Play, practice, and improve to become a confident coder :)


Learning to code is incredibly fun. But how do you become sure of your skillset? If you’ve completed tutorials and built something, why don’t you feel like you know what you’re doing?

For me, that only comes through playing, practicing, and using my skills on my own. When I first began to code, I learned HTML & CSS. I made up several little sites. Now, these were ugly sites. No design at all. They were just boxes. I would change their size, add padding & margin, fill with text or color. I would float and try to push them around. But they gave me a better understanding of how to place elements on a page.

It is something I still do. I recently completed the Advanced CSS class from Skillcrush where I learned a lot about Flexbox and CSS Grid. Below is a pen of boxes that I’ve arranged with CSS grid. I made several of these with different boxes and different positioning. I played with the code seeing what resulted when I changed different properties. No one would ever use this layout on a real page. But it was fun and low stress to create just for that reason. Had I not posted it here, no one would have ever seen it.


I know it can sound boring to practice but it’s often the key to gaining confidence. When I first began to use git, I was pretty nervous about creating repos and pushing to Github. Working in the terminal was new to me and felt powerful and strange. But I knew git would be vital to becoming a developer. So I made repo after repo and pushed them to Github. Along the way, I made mistakes and figured a way out of them. Now it is so much a part of my workflow I can’t imagine creating projects without it. And the first time you realize that you’ve completely messed up your code and it’s ok because it’s on a branch that’s not your master so you can just delete it. That’s a beautiful day.

I used the same practice strategy to become more familiar with databases and sequel statements and creating local WordPress environments. Just do the same thing over and over again until it feels boring. And hope that you make some mistakes. Working yourself out of trouble is a great confidence booster!


As you learn more skills you’ll want to move away from creating ugly blocks and making repo after repo. You’ll want to create something that really shows off your skills. But the thought of building something big feels a little overwhelming. An option is to improve an existing project.*

During the shutdown, Skillcrush gifted us two bonus projects. One was a cute recipe card page and the other was a grid-style vision board. It was a great distraction to code up these two pages. When I was finished I decided they could use some improvements. So I made them responsive and also rewrote the structural CSS with Flexbox and CSS Grid. The weekend before I completed a Scrimba class in CSS animation. So I also added a little fade-in comment to the recipe cards (unfortunately, it doesn’t show up in Github pages). If you refresh the page and scroll to here, you can see the fade-in effect.

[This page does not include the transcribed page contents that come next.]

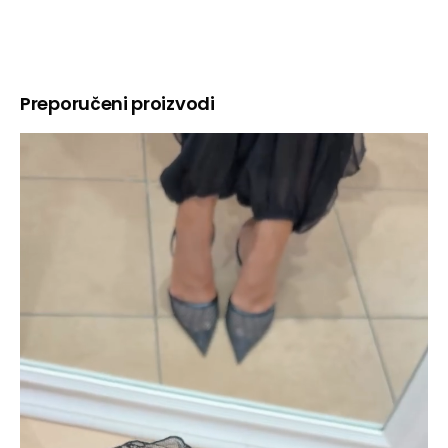
Preporučeni proizvodi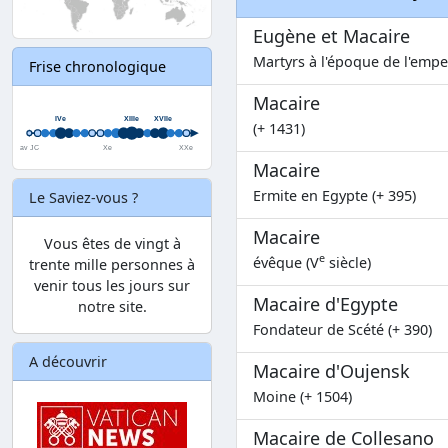
Eugène et Macaire
Martyrs à l'époque de l'emper
Frise chronologique
Macaire
(+ 1431)
Macaire
Ermite en Egypte (+ 395)
Le Saviez-vous ?
Macaire
Vous êtes de vingt à
e
évêque (V
siècle)
trente mille personnes à
venir tous les jours sur
Macaire d'Egypte
notre site.
Fondateur de Scété (+ 390)
A découvrir
Macaire d'Oujensk
Moine (+ 1504)
Macaire de Collesano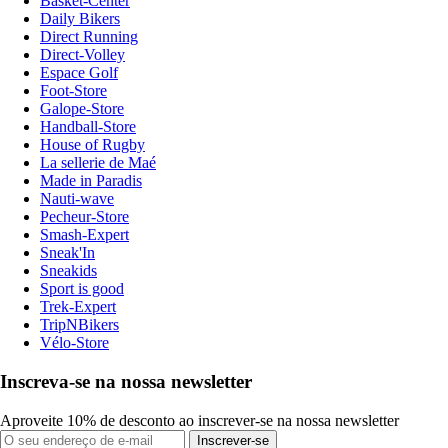
Basket-Center
Daily Bikers
Direct Running
Direct-Volley
Espace Golf
Foot-Store
Galope-Store
Handball-Store
House of Rugby
La sellerie de Maé
Made in Paradis
Nauti-wave
Pecheur-Store
Smash-Expert
Sneak'In
Sneakids
Sport is good
Trek-Expert
TripNBikers
Vélo-Store
Inscreva-se na nossa newsletter
Aproveite 10% de desconto ao inscrever-se na nossa newsletter
Inscrever-se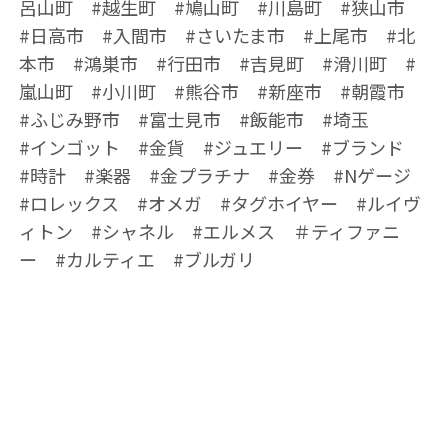
呂山町 #越生町 #鳩山町 #川島町 #狭山市
#日高市 #入間市 #さいたま市 #上尾市 #北
本市 #鴻巣市 #行田市 #吉見町 #滑川町 #
嵐山町 #小川町 #熊谷市 #新座市 #朝霞市
#ふじみ野市 #富士見市 #飯能市 #埼玉
#インゴット #金貨 #ジュエリー #ブランド
#時計 #楽器 #金プラチナ #金券 #Nゲージ
#ロレックス #オメガ #タグホイヤー #ルイヴ
ィトン #シャネル #エルメス ＃ティファニ
ー #カルティエ #ブルガリ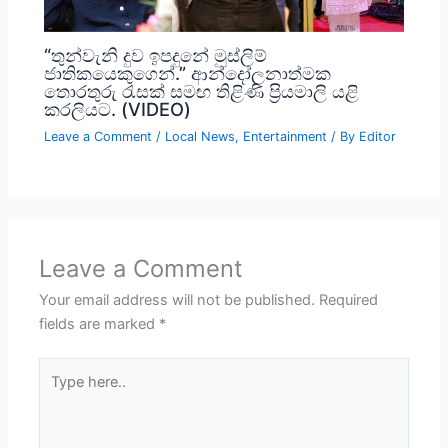
“තුන්වැනි දුව ඉපදුනේ මුස්ලිම්
ජාතිකයෙකුගෙන්.” ආන්දෝලනාත්මක
තොරතුරු රැසක් සමඟ තිළිණි ප්‍රියමාලි යළි
කරලියට. (VIDEO)
Leave a Comment
/
Local News
,
Entertainment
/ By
Editor
Leave a Comment
Your email address will not be published.
Required
fields are marked
*
Type
here..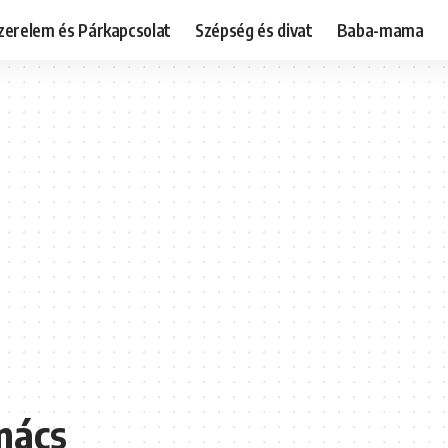
zerelem és Párkapcsolat
Szépség és divat
Baba-mama
nács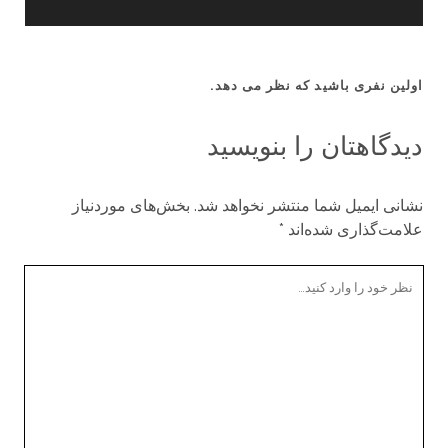
اولین نفری باشید که نظر می دهد.
دیدگاهتان را بنویسید
نشانی ایمیل شما منتشر نخواهد شد.
بخش‌های موردنیاز
علامت‌گذاری شده‌اند
*
ن
ظ
ر
ش
م
ا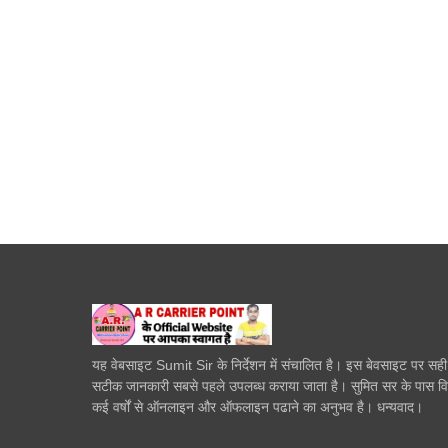
यह वेबसाइट Sumit Sir के निर्देशन में संचालित है। इस बेवसाइट पर सह
सटीक जानकारी सबसे पहले उपलब्ध कराया जाता है। सुमित सर के पास व
कई वर्षों से ऑनलाइन और ऑफलाइन पढाने का अनुभव है। धन्यवाद।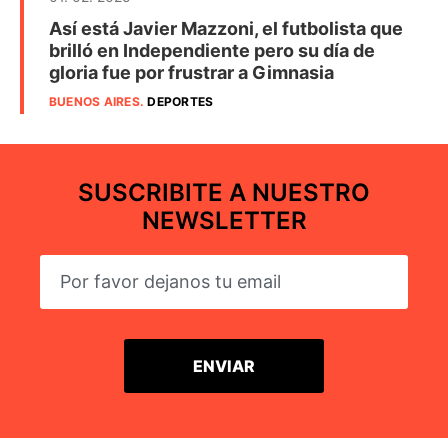
Así está Javier Mazzoni, el futbolista que
brilló en Independiente pero su día de
gloria fue por frustrar a Gimnasia
BUENOS AIRES
.
DEPORTES
SUSCRIBITE A NUESTRO
NEWSLETTER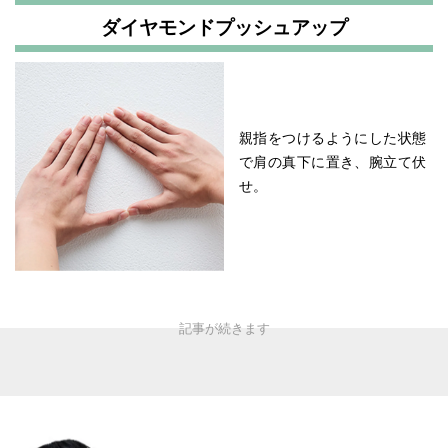
ダイヤモンドプッシュアップ
親指をつけるようにした状態
で肩の真下に置き、腕立て伏
せ。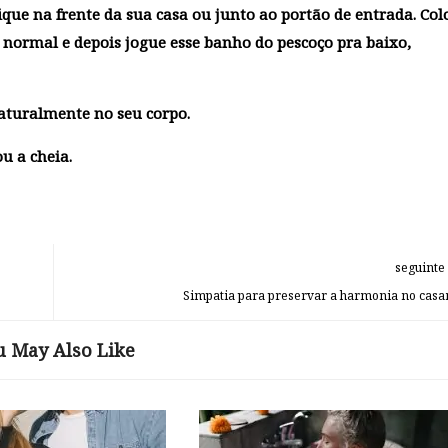
que na frente da sua casa ou junto ao portão de entrada. Co
normal e depois jogue esse banho do pescoço pra baixo,
naturalmente no seu corpo.
ou a cheia.
seguinte
Simpatia para preservar a harmonia no cas
u May Also Like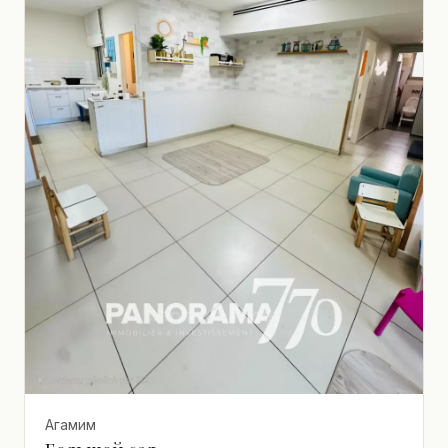
Агамим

Refresh to see a 10 second Fade-in after a 2 second delay.

Get Coding!

So have fun with learning. Create stupid things you would never show anyone unless you needed to write a blog post šŸ™‚ If something makes you a bit nervous, after doing it 10 or 20 times on a Saturday afternoon it won’t feel so intimidating. And never be afraid to add your own flavor to a project. Code a little animation. Write some JavaScript. It doesn’t have to be big. Adding a little something makes a routine tutorial your own. Every time you push yourself just a little, you’ll gain confidence in your development skills. And if something goes wrong? Great! You’ll gain confidence in your troubleshooting ability. Enjoy your coding journey!

*I heard this idea on a CodeNewbie podcast (which is a great podcast, btw). I’m sorry, I don’t remember who suggested it.